Capital Account Liberalization and Controls
A bias
towards short-term capital – particularly in foreign
currencies - left a number of economies particularly
vulnerable to shifts in investor confidence. Economies
should rely more on long-maturity, and if possible
domestic-currency denominated, debt to maintain a debt
profile that provides substantial protection against
temporary market disruption and should avoid transforming
long-term debt into short-term debt. Economies should work
to remove biases which encourage short-term private
borrowing.
It will be important to consider the
experience of countries with controls on capital. The use of
controls on capital inflows may be justified for a
transitional period as economies strengthen the
institutional and regulatory environment in their domestic
financial systems. Where financial sectors and supervisory
regimes are weak, safeguards may be appropriate to limit
foreign currency exposure of the banking system. More
comprehensive controls on inflows have been employed by some
economies as a means to shield themselves from market
pressures and their experience may provide some insights.
However, they should not be used as a substitute for reform,
and there is a need to establish whether the benefits
outweigh the costs. In addition to these considerations,
controls on capital outflows may carry even greater long
term costs, although they may be necessary in certain
exceptional circumstances. Many economies have found that
they have not been a very effective policy instrument,
though it will be important to study the impact of recent
experience. They should not be a substitute for policy
reform.
The need to continue work on Capital Flows
The
potential problems associated with volatile capital flows
have not gone away. The Financial Stability Forum working
group on short term capital flows has been mandated to
evaluate prudential policies, regulations and risk
management (including debt management practices) in
borrowing economies that may help reduce the risks to
financial systems associated with the build-up of short-term
external indebtedness; to identify any regulatory or other
factors that may have introduced an unwarranted bias in
favor of short term flows, and recommend action to reduce
such bias; to review progress in improving the adequacy and
timeliness of the data and reporting systems on which
authorities and investors rely to monitor and assess risks
associated with capital flows, and give impetus to
improvements as needed and to evaluate other potential
measures in debtor and creditor economies to reduce the
volatility of capital flows and its adverse consequences for
financial system stability. It plans to issue its report
early next year.
IV. Enhancing Supervision
In their
declaration, APEC Leaders emphasized the importance of
developing strong, resilient and well-regulated domestic
financial markets within the framework of a stable
international financial system.
▬▬▬▬▬▬▬▬▬▬
[Problems to solve]
1 – Decide whether each statement agrees with the passage on capital controls, answering yes or no and quoting the words of the passage that settle it. (a) Controls on capital outflows may be necessary in certain exceptional circumstances. (b) Economies should convert long-term debt into short-term debt. (c) The working group plans to issue its report late next year.
2 – Reproduce word for word the part of the passage on capital controls starting at "IV. Enhancing Supervision" and ending at "international financial system.".
The material after this point stands apart from the passage on capital controls.

[Dataset entries]
▬▬▬▬▬▬▬▬▬▬
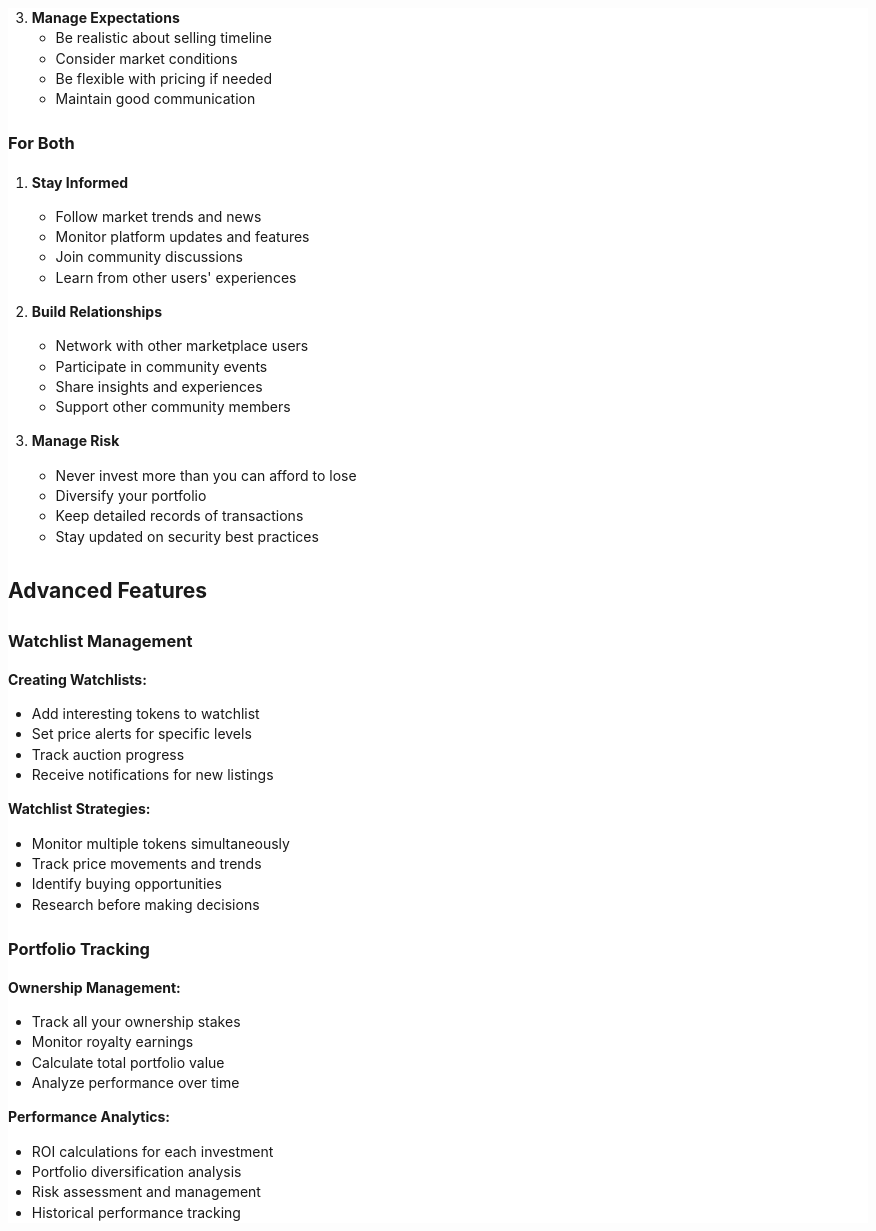 3. **Manage Expectations**
   - Be realistic about selling timeline
   - Consider market conditions
   - Be flexible with pricing if needed
   - Maintain good communication

### For Both

1. **Stay Informed**
   - Follow market trends and news
   - Monitor platform updates and features
   - Join community discussions
   - Learn from other users' experiences

2. **Build Relationships**
   - Network with other marketplace users
   - Participate in community events
   - Share insights and experiences
   - Support other community members

3. **Manage Risk**
   - Never invest more than you can afford to lose
   - Diversify your portfolio
   - Keep detailed records of transactions
   - Stay updated on security best practices

## Advanced Features

### Watchlist Management

**Creating Watchlists:**
- Add interesting tokens to watchlist
- Set price alerts for specific levels
- Track auction progress
- Receive notifications for new listings

**Watchlist Strategies:**
- Monitor multiple tokens simultaneously
- Track price movements and trends
- Identify buying opportunities
- Research before making decisions

### Portfolio Tracking

**Ownership Management:**
- Track all your ownership stakes
- Monitor royalty earnings
- Calculate total portfolio value
- Analyze performance over time

**Performance Analytics:**
- ROI calculations for each investment
- Portfolio diversification analysis
- Risk assessment and management
- Historical performance tracking

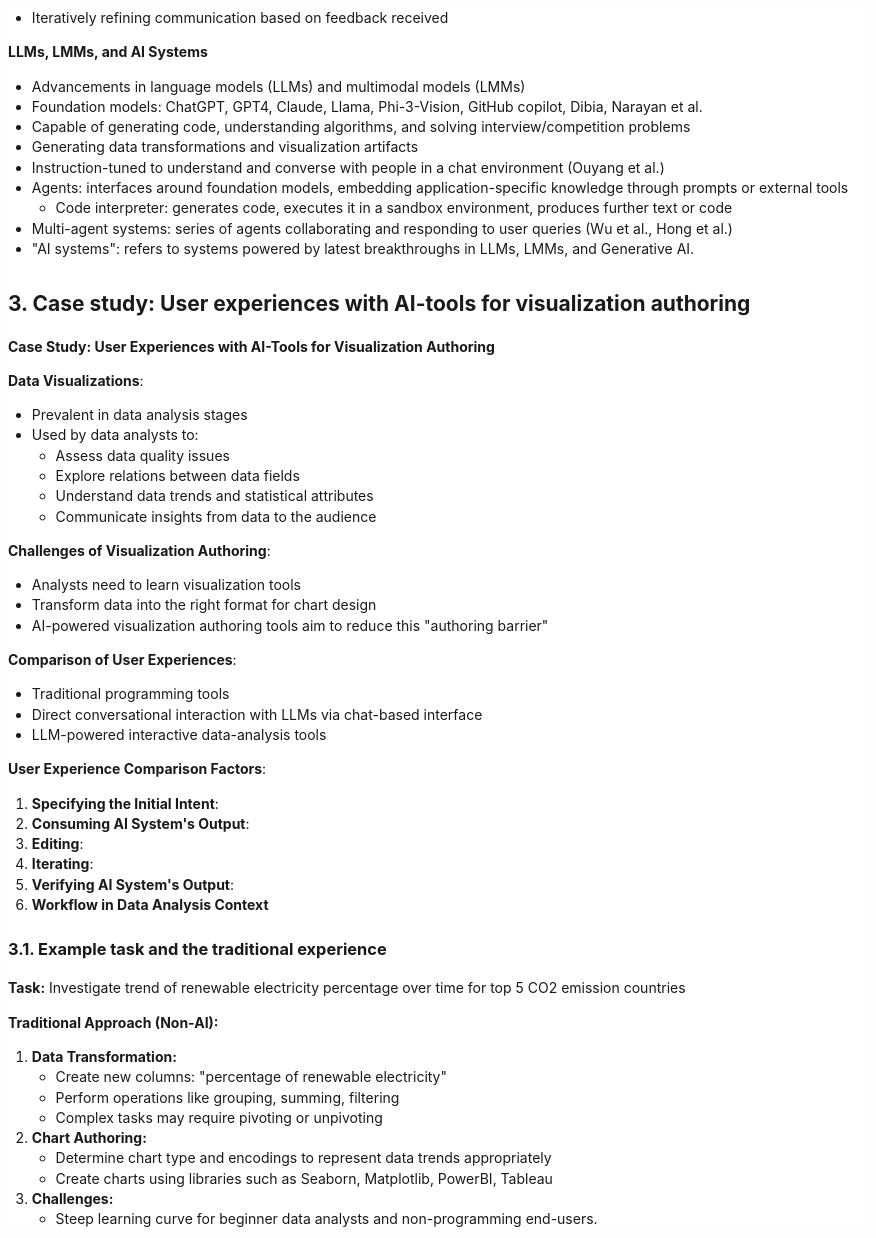  - Iteratively refining communication based on feedback received

**LLMs, LMMs, and AI Systems**
- Advancements in language models (LLMs) and multimodal models (LMMs)
- Foundation models: ChatGPT, GPT4, Claude, Llama, Phi-3-Vision, GitHub copilot, Dibia, Narayan et al.
- Capable of generating code, understanding algorithms, and solving interview/competition problems
- Generating data transformations and visualization artifacts
- Instruction-tuned to understand and converse with people in a chat environment (Ouyang et al.)
- Agents: interfaces around foundation models, embedding application-specific knowledge through prompts or external tools
  - Code interpreter: generates code, executes it in a sandbox environment, produces further text or code
- Multi-agent systems: series of agents collaborating and responding to user queries (Wu et al., Hong et al.)
- "AI systems": refers to systems powered by latest breakthroughs in LLMs, LMMs, and Generative AI.

## 3. Case study: User experiences with AI-tools for visualization authoring

**Case Study: User Experiences with AI-Tools for Visualization Authoring**

**Data Visualizations**:
- Prevalent in data analysis stages
- Used by data analysts to:
  - Assess data quality issues
  - Explore relations between data fields
  - Understand data trends and statistical attributes
  - Communicate insights from data to the audience

**Challenges of Visualization Authoring**:
- Analysts need to learn visualization tools
- Transform data into the right format for chart design
- AI-powered visualization authoring tools aim to reduce this "authoring barrier"

**Comparison of User Experiences**:
- Traditional programming tools
- Direct conversational interaction with LLMs via chat-based interface
- LLM-powered interactive data-analysis tools

**User Experience Comparison Factors**:
1. **Specifying the Initial Intent**:
2. **Consuming AI System's Output**:
3. **Editing**:
4. **Iterating**:
5. **Verifying AI System's Output**:
6. **Workflow in Data Analysis Context**

### 3.1. Example task and the traditional experience

**Task:** Investigate trend of renewable electricity percentage over time for top 5 CO2 emission countries

**Traditional Approach (Non-AI):**
1. **Data Transformation:**
   - Create new columns: "percentage of renewable electricity"
   - Perform operations like grouping, summing, filtering
   - Complex tasks may require pivoting or unpivoting
2. **Chart Authoring:**
   - Determine chart type and encodings to represent data trends appropriately
   - Create charts using libraries such as Seaborn, Matplotlib, PowerBI, Tableau
3. **Challenges:**
   - Steep learning curve for beginner data analysts and non-programming end-users.
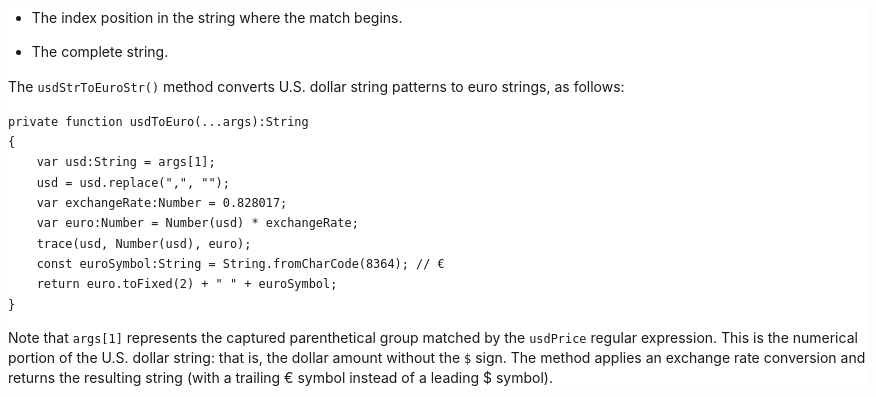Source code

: - The index position in the string where the match begins.

- The complete string.

The `usdStrToEuroStr()` method converts
U.S. dollar string patterns to euro strings, as follows:

    private function usdToEuro(...args):String
    {
        var usd:String = args[1];
        usd = usd.replace(",", "");
        var exchangeRate:Number = 0.828017;
        var euro:Number = Number(usd) * exchangeRate;
        trace(usd, Number(usd), euro);
        const euroSymbol:String = String.fromCharCode(8364); // €
        return euro.toFixed(2) + " " + euroSymbol;
    }

Note that `args[1]` represents the captured
parenthetical group matched by the
`usdPrice` regular expression. This is the
numerical portion of the U.S. dollar string: that is, the dollar amount
without the `$` sign. The method applies an
exchange rate conversion and returns the resulting string (with a
trailing € symbol instead of a leading $ symbol).

</div>

</div>
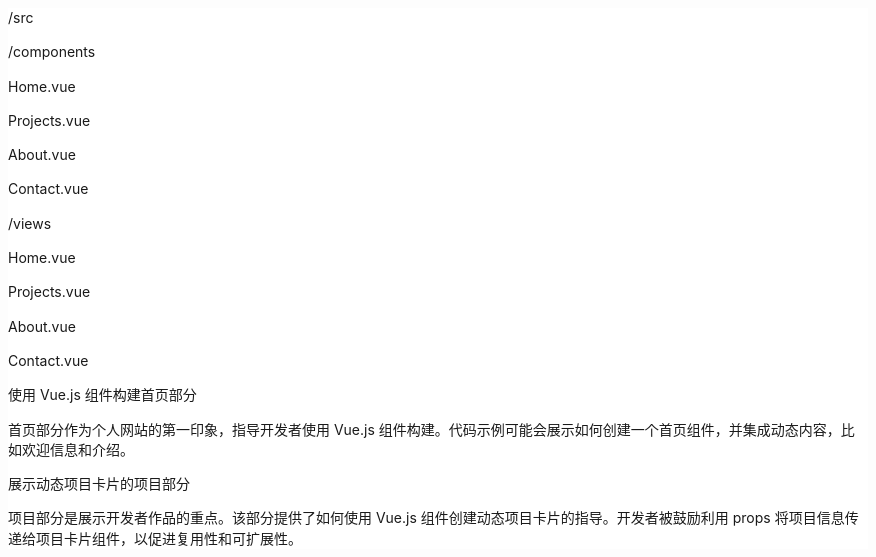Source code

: /src

/components

Home.vue

Projects.vue

About.vue

Contact.vue

/views

Home.vue

Projects.vue

About.vue

Contact.vue

使用 Vue.js 组件构建首页部分

首页部分作为个人网站的第一印象，指导开发者使用 Vue.js 组件构建。代码示例可能会展示如何创建一个首页组件，并集成动态内容，比如欢迎信息和介绍。



<template>

<div>

<h1>{{ greeting }}</h1>

<p>{{ introduction }}</p>

</div>

</template>

<script>

export default {

data() {

return {

greeting: '欢迎来到我的作品集！',

introduction: '我是一名充满热情的开发者...',

};

},

};

</script>

展示动态项目卡片的项目部分

项目部分是展示开发者作品的重点。该部分提供了如何使用 Vue.js 组件创建动态项目卡片的指导。开发者被鼓励利用 props 将项目信息传递给项目卡片组件，以促进复用性和可扩展性。



<template>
▬▬▬▬▬▬▬▬▬▬
[Answer list]
1 –
(a) Yes: "although they may be necessary in certain exceptional circumstances"
(b) No: "should avoid transforming long-term debt into short-term debt"
(c) No: "It plans to issue its report early next year."

2 –
IV. Enhancing Supervision
In their
declaration, APEC Leaders emphasized the importance of
developing strong, resilient and well-regulated domestic
financial markets within the framework of a stable
international financial system.